La oficina olía a una mezcla de humedad y alcohol, con una extraña espesura en el aire que lo hacía casi irrespirable. Que el sol hubiera estado calentando la habitación toda la mañana no ayudaba. ¡Ostia puta! Bill se ha vuelto a mear encima. Ahora tendré que cambiarle. Esta es la parte que más asco me da de mi trabajo. Siempre me pareció repugnante ver a otra persona desnuda, y más si esa persona pesa ciento cincuenta kilos. De todas formas sé que seguiría haciendo esto aunque Bill no tuviera un peso. Él me pagaba porque no le gustaba que los demás sintieran lástima de él; aceptar la caridad ajena no es una de sus virtudes.


Bill siempre se dedicó a lo mismo. Decía ser investigador privado, aunque la realidad era que fue un investigador en otro tiempo, cuando la barriga y las canas aún no le habían empezado a asomar.
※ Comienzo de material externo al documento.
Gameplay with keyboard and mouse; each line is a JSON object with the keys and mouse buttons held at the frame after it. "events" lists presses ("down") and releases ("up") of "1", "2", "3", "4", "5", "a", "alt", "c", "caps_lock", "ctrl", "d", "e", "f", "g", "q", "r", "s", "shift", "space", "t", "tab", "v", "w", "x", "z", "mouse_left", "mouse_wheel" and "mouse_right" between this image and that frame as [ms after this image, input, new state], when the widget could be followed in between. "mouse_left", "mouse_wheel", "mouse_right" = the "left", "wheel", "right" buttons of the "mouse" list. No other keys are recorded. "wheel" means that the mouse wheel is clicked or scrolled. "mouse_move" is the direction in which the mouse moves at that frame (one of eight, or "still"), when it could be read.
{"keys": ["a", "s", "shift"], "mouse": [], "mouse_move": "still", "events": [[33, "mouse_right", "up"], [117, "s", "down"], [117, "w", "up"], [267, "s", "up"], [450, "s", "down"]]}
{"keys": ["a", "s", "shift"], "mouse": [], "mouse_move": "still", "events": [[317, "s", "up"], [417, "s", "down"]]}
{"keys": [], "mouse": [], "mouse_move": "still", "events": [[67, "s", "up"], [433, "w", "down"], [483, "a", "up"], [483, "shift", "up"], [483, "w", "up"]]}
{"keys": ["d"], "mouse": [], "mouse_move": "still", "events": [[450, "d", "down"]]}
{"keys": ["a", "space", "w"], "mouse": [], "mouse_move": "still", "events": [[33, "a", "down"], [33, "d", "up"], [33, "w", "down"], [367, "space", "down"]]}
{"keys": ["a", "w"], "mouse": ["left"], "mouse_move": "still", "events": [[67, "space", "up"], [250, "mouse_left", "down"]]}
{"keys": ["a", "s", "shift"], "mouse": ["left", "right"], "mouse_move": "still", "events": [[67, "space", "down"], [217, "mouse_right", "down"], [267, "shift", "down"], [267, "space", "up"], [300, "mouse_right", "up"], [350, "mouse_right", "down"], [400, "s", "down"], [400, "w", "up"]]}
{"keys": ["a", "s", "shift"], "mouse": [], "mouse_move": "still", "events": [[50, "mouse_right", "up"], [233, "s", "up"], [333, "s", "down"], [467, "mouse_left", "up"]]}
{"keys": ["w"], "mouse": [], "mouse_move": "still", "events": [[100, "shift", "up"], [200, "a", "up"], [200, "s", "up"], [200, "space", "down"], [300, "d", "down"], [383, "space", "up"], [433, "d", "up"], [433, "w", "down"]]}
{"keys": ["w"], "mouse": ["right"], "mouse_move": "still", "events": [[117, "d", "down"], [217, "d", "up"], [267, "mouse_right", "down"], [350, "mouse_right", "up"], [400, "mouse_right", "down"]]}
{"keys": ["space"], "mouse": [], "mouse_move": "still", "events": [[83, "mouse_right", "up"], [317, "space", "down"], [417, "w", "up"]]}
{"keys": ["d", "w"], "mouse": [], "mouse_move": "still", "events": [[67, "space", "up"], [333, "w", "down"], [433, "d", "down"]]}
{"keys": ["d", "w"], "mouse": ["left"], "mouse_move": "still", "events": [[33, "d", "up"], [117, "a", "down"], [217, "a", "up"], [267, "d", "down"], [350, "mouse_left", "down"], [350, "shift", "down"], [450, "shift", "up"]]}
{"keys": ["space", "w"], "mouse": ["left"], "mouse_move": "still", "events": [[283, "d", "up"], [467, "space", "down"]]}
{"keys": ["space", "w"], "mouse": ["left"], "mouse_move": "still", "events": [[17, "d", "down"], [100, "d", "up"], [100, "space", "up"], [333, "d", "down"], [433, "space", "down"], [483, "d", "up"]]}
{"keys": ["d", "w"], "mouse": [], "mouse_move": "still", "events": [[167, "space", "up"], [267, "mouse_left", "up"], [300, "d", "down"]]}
La muerte de un niño fue lo que le llevó al estado en el que se encuentra hoy día. Era un caso complicado, de adopciones falsas y tráfico de órganos. Se salía del perfil de Bill, véase: morosos, estafas a seguros, infidelidades conyugales. Verse implicado en semejante escándalo no le ayudó en su carrera. Y ahora está ahí, cansado y mortecino; haciendo de matón en el mejor de los casos, trabajando para aquéllos a los que antes ayudaba a encerrar.


Pero esa mañana parecía diferente. Una vez limpio y aseado volvía a tener un aspecto decente. Al menos suficiente para que una mujer esbelta y elegante se atreviera a confiar en él. Aquí llegaron los vientos de cambio, de nuevo la esperanza. Recuperar la ilusión por vivir un poco más, llegar al desayuno del día siguiente, eso es lo que Bill había perdido. Eso es lo que podría recuperar si aprovechaba la oportunidad.